National Institute for Public Health and the Environment, Bilthoven, the Netherlands; Department of Rheumatology and Clinical Immunology, University of Groningen, University Medical Center Groningen, the Netherlands.
Department of Rheumatology and Clinical Immunology, University of Groningen, University Medical Center Groningen, the Netherlands.
Exp Gerontol. 2019 Oct 1;125:110674. doi: 10.1016/j.exger.2019.110674. Epub 2019 Jul 20.
With aging, the human immune system undergoes several changes. The clinical relevance of these changes, however, is relatively unknown. We investigated immunological aspects of human aging in relation to frailty in the Doetinchem Cohort Study (DCS).
We calculated a frailty index score based on 36 health parameters for each individual in the DCS with data obtained in the period 2008-2016. The frailty index was used to define three health groups ('healthy', 'intermediate', and 'frail'), stratified by age and sex. In a subcohort (n = 289, 60-85 years, selected by balanced random sampling per frailty group), we collected blood samples between October 2016 and March 2017 to determine absolute numbers of leukocyte subsets. In addition, cytomegalovirus serostatus was assessed. C-reactive protein (CRP) levels were longitudinally assessed in four consecutive plasma samples per individual. These samples had been previously collected (1993-2013) as part of the DCS at regular time intervals and spanning a period of >15 years.

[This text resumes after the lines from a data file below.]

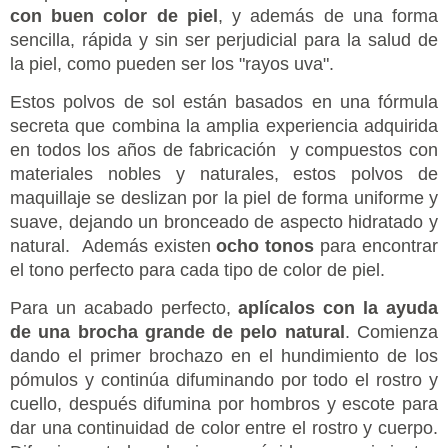
con buen color de piel
, y además de una forma
sencilla, rápida y sin ser perjudicial para la salud de
la piel, como pueden ser los "rayos uva".
Estos polvos de sol están basados en una fórmula
secreta que combina la amplia experiencia adquirida
en todos los años de fabricación y compuestos con
materiales nobles y naturales, estos polvos de
maquillaje se deslizan por la piel de forma uniforme y
suave, dejando un bronceado de aspecto hidratado y
natural. Además existen
ocho tonos
para encontrar
el tono perfecto para cada tipo de color de piel.
Para un acabado perfecto,
aplícalos con la ayuda
de una brocha grande de pelo natural
. Comienza
dando el primer brochazo en el hundimiento de los
pómulos y continúa difuminando por todo el rostro y
cuello, después difumina por hombros y escote para
dar una continuidad de color entre el rostro y cuerpo.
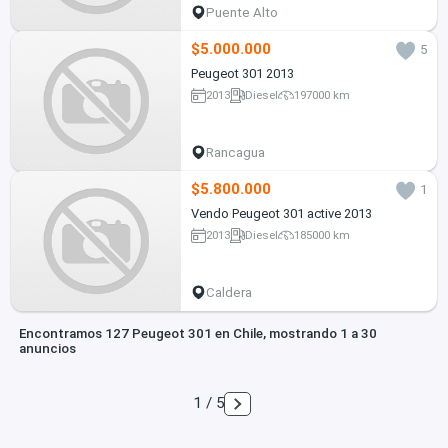
Puente Alto
$5.000.000
5
Peugeot 301 2013
2013
Diesel
197000 km
Rancagua
$5.800.000
1
Vendo Peugeot 301 active 2013
2013
Diesel
185000 km
Caldera
Encontramos 127 Peugeot 301 en Chile, mostrando 1 a 30
anuncios
1 / 5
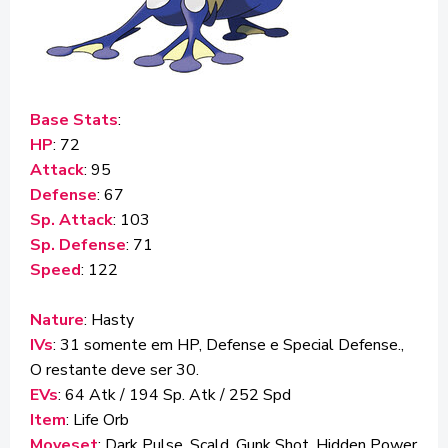
Base Stats
:
HP
: 72
Attack
: 95
Defense
: 67
Sp. Attack
: 103
Sp. Defense
: 71
Speed
: 122
Nature
: Hasty
IVs
: 31 somente em HP, Defense e Special Defense.,
O restante deve ser 30.
EVs
: 64 Atk / 194 Sp. Atk / 252 Spd
Item
: Life Orb
Moveset
: Dark Pulse, Scald, Gunk Shot, Hidden Power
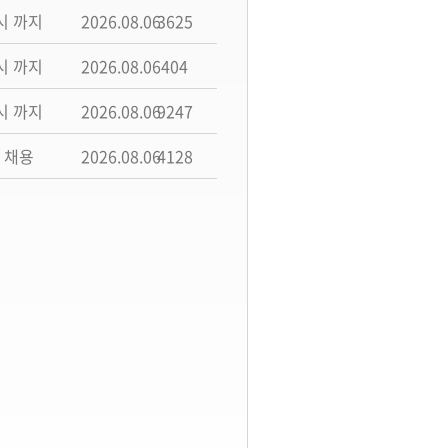
시 까지
2026.08.06
3625
시 까지
2026.08.06
404
시 까지
2026.08.06
9247
 채용
2026.08.06
4128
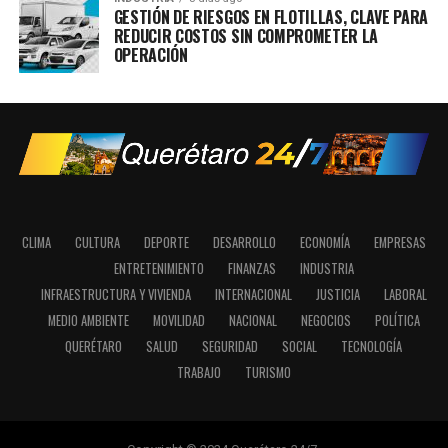
GESTIÓN DE RIESGOS EN FLOTILLAS, CLAVE PARA
REDUCIR COSTOS SIN COMPROMETER LA
OPERACIÓN
CLIMA
CULTURA
DEPORTE
DESARROLLO
ECONOMÍA
EMPRESAS
ENTRETENIMIENTO
FINANZAS
INDUSTRIA
INFRAESTRUCTURA Y VIVIENDA
INTERNACIONAL
JUSTICIA
LABORAL
MEDIO AMBIENTE
MOVILIDAD
NACIONAL
NEGOCIOS
POLÍTICA
QUERÉTARO
SALUD
SEGURIDAD
SOCIAL
TECNOLOGÍA
TRABAJO
TURISMO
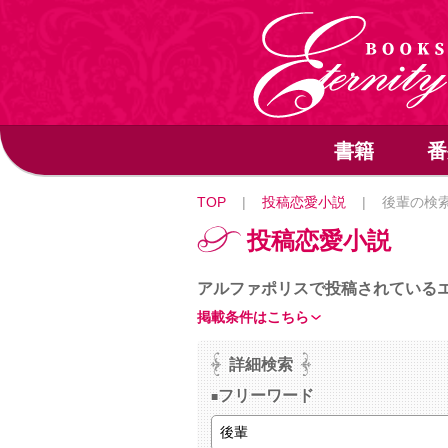
書籍
番
TOP
|
投稿恋愛小説
|
後輩の検
投稿恋愛小説
アルファポリスで投稿されている
掲載条件はこちら
詳細検索
フリーワード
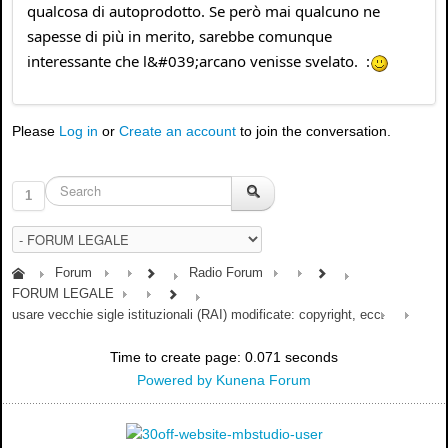
qualcosa di autoprodotto. Se però mai qualcuno ne
sapesse di più in merito, sarebbe comunque
interessante che l&#039;arcano venisse svelato. :
Please
Log in
or
Create an account
to join the conversation.
1
Forum
Radio Forum
FORUM LEGALE
usare vecchie sigle istituzionali (RAI) modificate: copyright, ecc.
Time to create page: 0.071 seconds
Powered by
Kunena Forum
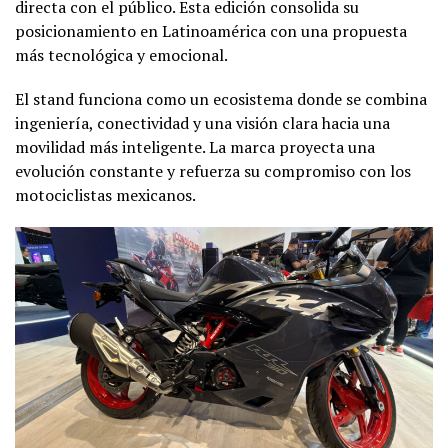
directa con el público. Esta edición consolida su
posicionamiento en Latinoamérica con una propuesta
más tecnológica y emocional.
El stand funciona como un ecosistema donde se combina
ingeniería, conectividad y una visión clara hacia una
movilidad más inteligente. La marca proyecta una
evolución constante y refuerza su compromiso con los
motociclistas mexicanos.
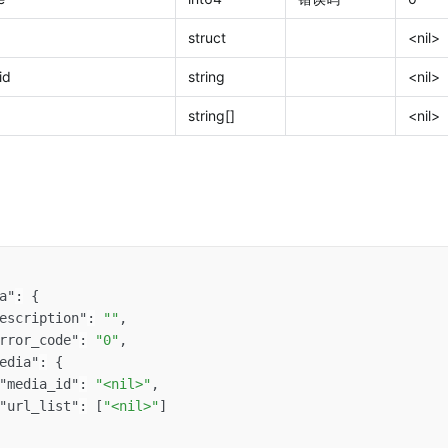
struct
<nil>
_id
string
<nil>
string[]
<nil>
a"
:
{
escription"
:
""
,
rror_code"
:
"0"
,
edia"
:
{
"media_id"
:
"<nil>"
,
"url_list"
:
[
"<nil>"
]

We observed higher numbers of myeloid derived neutrophils and monocytes in the frail group compared to the healthy group in both men and women, and, retrospectively, consistently higher CRP concentrations over a period of >15 years. An increase in CRP concentration with age was found in women, but not in men. Frailty was not associated with cytomegalovirus serostatus or with changes in lymphoid derived T-, B-, or NK-cell numbers.
Frail elderly, compared to their age- and sex-matched peers, endure a chronic and stable low-grade inflammation, which is associated with a myeloid cell lineage expansion. These findings could help to monitor clinically significant immunological decline in the elderly.
随着年龄的增长,人体免疫系统会发生多种变化。然而,这些变化的临床意义尚不清楚。我们在多庭特恩科赫特队列研究(DCS)中研究了与虚弱相关的人类衰老的免疫学方面。
我们根据 DCS 中 2008-2016 年获得的数据,为每个个体计算了一个基于 36 个健康参数的虚弱指数评分。虚弱指数用于根据年龄和性别定义三个健康组(“健康”、“中等”和“虚弱”)。在一个亚队列中(n=289,年龄在 60-85 岁之间,按每个虚弱组的平衡随机抽样选择),我们于 2016 年 10 月至 2017 年 3 月间采集血液样本,以确定白细胞亚群的绝对数量。此外,还评估了巨细胞病毒血清状态。对每位个体的四个连续血浆样本进行了 C 反应蛋白(CRP)水平的纵向评估。这些样本是作为 DCS 的一部分在定期时间间隔内采集的,从 1993 年至 2013 年跨越了 >15 年的时间。
我们观察到男性和女性中,虚弱组的髓系衍生中性粒细胞和单核细胞数量高于健康组,并且在 >15 年的时间里,回溯性地观察到 CRP 浓度始终较高。女性中 CRP 浓度随年龄增加而增加,但男性中没有。虚弱与巨细胞病毒血清状态或淋巴系衍生 T、B 或 NK 细胞数量的变化无关。
与年龄和性别匹配的同龄人相比,虚弱的老年人承受着慢性且稳定的低度炎症,这与髓系细胞系扩张有关。这些发现有助于监测老年人临床显著的免疫衰退。